- **THE REQUEST**:
Using the message below on long/int unification, answer these questions:
(a) To which type do the builtins int and long now both refer?
(b) How much slower is integer addition in the current implementation?
(c) By about how much did the pystones drop?

- **QUOTED TEXT**:
------
[Python-3000] long/int unification

Travis Oliphant oliphant.travis at ieee.org
Wed Sep 6 00:17:49 CEST 2006


martin at v.loewis.de wrote:
> Here is a quick status of the int_unification branch,
> summarizing what I did at the Google sprint in NYC.
> 
> - the int type has been dropped; the builtins int and long
>   now both refer to long type
> - all PyInt_* API is forwarded to the PyLong_* API. Little
>   changes to the C code are necessary; the most common offender
>   is PyInt_AS_LONG((PyIntObject*)v) since I completely removed
>   PyIntObject.
> - Much of the test suite passes, although it still has a number
>   of bugs.
> - There are timing tests for allocation and for addition.
>   On allocation, the current implementation is about a factor
>   of 2 slower; the integer addition is about 1.5 times slower;
>   the initial slowdowns was by a factor of 3. The pystones
>   dropped about 10% (pybench fails to run on p3yk).
------
- **RAW RECORDS**:
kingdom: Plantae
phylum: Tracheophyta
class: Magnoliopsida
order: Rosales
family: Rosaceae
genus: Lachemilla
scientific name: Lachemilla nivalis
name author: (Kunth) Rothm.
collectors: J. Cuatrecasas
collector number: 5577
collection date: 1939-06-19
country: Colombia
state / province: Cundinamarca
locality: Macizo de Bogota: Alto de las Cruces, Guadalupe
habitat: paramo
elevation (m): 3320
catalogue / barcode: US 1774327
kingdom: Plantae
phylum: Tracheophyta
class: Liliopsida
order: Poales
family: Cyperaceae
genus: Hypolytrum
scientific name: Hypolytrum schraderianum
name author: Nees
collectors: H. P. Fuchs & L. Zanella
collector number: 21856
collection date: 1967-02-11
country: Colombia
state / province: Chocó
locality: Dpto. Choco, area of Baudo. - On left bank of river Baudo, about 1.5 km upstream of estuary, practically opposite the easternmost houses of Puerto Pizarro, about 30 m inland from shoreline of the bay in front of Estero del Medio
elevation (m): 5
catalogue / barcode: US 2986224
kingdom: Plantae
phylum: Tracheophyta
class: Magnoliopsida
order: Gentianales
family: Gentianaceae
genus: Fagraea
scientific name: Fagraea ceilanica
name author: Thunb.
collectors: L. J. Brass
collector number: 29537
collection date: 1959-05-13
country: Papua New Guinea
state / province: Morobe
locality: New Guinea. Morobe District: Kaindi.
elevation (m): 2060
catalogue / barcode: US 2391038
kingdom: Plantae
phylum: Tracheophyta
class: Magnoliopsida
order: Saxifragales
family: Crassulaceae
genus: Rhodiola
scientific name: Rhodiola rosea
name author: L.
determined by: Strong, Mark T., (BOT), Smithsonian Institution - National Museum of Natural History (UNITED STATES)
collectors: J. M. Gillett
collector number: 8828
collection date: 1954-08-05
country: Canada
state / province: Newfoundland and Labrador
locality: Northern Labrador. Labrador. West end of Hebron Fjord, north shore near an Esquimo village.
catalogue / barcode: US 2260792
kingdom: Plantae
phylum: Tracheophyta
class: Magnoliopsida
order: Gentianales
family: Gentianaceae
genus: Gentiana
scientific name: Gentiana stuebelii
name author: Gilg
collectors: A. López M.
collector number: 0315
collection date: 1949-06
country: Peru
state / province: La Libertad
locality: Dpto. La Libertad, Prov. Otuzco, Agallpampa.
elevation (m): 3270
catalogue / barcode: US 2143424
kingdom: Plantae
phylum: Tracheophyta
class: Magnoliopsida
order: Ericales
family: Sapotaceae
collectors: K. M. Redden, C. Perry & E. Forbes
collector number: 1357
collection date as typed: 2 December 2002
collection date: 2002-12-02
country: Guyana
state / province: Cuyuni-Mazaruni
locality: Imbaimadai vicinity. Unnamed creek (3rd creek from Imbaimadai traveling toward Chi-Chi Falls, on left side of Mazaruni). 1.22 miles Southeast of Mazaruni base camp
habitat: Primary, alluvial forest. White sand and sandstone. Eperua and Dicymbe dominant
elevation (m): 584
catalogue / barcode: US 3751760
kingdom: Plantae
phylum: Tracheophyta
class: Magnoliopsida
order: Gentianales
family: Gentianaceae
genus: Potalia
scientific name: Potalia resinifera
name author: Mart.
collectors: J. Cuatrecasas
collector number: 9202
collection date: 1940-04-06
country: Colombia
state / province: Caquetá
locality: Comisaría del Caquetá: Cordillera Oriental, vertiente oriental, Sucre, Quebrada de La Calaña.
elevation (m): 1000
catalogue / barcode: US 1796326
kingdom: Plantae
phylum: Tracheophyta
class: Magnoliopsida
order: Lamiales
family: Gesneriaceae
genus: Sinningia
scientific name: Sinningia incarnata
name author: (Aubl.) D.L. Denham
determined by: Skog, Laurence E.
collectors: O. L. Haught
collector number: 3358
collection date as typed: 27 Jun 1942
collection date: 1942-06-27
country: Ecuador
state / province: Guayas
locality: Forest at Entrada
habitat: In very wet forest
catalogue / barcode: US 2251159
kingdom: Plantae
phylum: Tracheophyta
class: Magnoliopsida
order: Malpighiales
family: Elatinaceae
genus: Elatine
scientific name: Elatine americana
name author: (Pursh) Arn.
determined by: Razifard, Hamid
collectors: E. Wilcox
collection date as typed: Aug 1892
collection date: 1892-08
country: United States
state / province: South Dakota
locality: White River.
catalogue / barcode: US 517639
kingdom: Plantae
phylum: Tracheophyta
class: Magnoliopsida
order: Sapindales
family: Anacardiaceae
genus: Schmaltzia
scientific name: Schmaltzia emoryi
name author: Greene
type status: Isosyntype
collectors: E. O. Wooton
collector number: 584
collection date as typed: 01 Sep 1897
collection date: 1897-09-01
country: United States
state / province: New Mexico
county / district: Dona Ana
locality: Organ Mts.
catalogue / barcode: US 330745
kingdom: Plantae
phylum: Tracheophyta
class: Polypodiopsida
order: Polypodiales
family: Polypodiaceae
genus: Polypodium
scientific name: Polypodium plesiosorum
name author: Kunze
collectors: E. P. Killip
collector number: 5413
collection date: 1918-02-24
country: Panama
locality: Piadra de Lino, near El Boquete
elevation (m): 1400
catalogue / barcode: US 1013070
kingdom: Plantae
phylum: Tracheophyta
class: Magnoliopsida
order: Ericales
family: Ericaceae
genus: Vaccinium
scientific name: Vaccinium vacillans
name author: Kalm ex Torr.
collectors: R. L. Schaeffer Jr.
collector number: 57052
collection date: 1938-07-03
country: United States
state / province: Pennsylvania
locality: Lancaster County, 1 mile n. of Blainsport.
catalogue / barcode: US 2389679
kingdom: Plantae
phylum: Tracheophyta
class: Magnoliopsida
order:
------
- **TASK ANSWER**:
(a) The long type.
(b) About 1.5 times slower.
(c) About 10%.